In all legal proceedings we rely on the production of evidence. In doing so we have to rely on Electronic evidence as well, because there is essentielly no difference to traditional evidence. Elecronic evidence is necessary for the party introducing it into legal proceedings, to be able to demonstrate that it is no more and no less than it was, when it came into their possession. In other words, no changes, deletions, additions or other alterations have taken place. The EVIDENCE project supported by the IRI aims at providing a road map (guidelines, recommendations, technical standards) for realising the missing Common European Framework for the systematic and uniform application of new technologies in the collection, use and exchange of evidence.
In doing so the IRI took part in a Round Table Discussion on 11th and 12th of May regarding electronic evidence at EuroJust in The Hague.
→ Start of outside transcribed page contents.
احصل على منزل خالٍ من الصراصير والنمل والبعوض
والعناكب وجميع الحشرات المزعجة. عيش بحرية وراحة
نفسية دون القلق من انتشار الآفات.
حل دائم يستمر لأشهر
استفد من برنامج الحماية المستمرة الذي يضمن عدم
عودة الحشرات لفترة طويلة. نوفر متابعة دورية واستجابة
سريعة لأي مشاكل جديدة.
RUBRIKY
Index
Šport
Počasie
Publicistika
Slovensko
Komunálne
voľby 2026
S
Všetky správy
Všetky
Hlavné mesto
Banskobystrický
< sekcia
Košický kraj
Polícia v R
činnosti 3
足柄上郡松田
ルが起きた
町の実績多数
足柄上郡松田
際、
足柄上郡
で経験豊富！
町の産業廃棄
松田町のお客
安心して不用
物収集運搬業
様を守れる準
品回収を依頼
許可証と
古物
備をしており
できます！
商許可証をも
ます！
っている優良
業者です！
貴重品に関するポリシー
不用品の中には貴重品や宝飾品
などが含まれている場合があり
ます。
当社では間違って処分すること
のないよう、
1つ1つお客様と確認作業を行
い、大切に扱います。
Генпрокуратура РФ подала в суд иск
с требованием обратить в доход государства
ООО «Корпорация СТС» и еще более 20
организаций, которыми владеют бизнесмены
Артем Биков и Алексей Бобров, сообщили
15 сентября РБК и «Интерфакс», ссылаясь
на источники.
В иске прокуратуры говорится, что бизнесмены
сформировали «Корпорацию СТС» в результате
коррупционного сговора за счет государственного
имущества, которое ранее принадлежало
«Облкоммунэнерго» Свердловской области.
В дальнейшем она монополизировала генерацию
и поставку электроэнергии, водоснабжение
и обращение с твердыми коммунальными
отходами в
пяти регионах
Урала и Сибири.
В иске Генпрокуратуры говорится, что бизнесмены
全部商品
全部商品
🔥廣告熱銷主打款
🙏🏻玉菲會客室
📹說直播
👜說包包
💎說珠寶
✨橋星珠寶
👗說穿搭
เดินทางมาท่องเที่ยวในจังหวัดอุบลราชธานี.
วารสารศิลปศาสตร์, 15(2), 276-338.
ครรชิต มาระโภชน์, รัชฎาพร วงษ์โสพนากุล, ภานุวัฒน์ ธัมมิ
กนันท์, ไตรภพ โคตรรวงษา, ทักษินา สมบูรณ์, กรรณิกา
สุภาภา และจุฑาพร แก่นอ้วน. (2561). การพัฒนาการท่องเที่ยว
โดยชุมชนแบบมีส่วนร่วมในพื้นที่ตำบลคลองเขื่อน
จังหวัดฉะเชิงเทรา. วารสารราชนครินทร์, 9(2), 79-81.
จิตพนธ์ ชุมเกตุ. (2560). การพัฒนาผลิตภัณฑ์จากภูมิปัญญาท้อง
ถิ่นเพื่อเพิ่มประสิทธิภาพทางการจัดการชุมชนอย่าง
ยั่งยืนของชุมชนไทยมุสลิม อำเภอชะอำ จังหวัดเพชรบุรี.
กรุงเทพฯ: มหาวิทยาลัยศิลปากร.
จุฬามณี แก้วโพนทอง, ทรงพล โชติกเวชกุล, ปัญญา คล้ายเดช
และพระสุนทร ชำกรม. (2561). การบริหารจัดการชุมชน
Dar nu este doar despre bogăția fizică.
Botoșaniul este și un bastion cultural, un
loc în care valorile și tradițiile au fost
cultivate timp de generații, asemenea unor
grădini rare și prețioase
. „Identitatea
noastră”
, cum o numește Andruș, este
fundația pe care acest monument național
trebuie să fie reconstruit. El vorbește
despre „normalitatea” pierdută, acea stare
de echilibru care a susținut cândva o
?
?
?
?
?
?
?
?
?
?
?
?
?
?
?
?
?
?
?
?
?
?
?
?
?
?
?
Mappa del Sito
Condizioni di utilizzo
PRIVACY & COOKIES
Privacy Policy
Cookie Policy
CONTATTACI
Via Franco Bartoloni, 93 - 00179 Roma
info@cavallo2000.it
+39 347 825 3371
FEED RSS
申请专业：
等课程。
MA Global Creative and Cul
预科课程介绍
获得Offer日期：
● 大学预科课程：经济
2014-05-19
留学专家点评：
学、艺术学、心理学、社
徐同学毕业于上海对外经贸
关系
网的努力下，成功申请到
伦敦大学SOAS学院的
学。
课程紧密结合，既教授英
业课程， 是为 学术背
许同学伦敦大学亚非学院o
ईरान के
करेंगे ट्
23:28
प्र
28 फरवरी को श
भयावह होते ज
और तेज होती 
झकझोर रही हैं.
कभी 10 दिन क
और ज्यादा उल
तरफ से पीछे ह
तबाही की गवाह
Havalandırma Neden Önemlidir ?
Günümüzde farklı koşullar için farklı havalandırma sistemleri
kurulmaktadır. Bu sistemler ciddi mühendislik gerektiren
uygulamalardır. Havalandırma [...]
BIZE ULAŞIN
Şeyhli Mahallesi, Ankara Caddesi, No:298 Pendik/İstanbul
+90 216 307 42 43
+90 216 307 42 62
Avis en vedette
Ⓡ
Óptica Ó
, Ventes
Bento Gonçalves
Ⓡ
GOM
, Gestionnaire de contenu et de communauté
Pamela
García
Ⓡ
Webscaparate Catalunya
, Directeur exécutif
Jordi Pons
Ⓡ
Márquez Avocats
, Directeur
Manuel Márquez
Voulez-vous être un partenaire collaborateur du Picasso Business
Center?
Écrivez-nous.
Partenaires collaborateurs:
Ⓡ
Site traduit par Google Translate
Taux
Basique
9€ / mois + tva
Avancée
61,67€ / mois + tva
EuroJust deals with the judicial cooperation in criminal matters throuhout the European Union. The agency is due to the Eurojust Decision of the Council of the European Union, involved when two or more Member states are affected by crimes in which Europol (the European Police Office) is entitled to act. This includes criminal activity like organised crime, terrorism and other forms of serious crime.
The workshop was organised by members of the consortium of the EVIDENCE project and dealt with questions arising from the usage of electronic evidence. Apart from several consortium members, representatives of EuroJust, EuroPol and the International Criminal Court were present. The IRI contributed with a short presentation on data protection issues when gathering, using and exchanging electronic evidence given by Friederike Knoke and Jonathan Stoklas.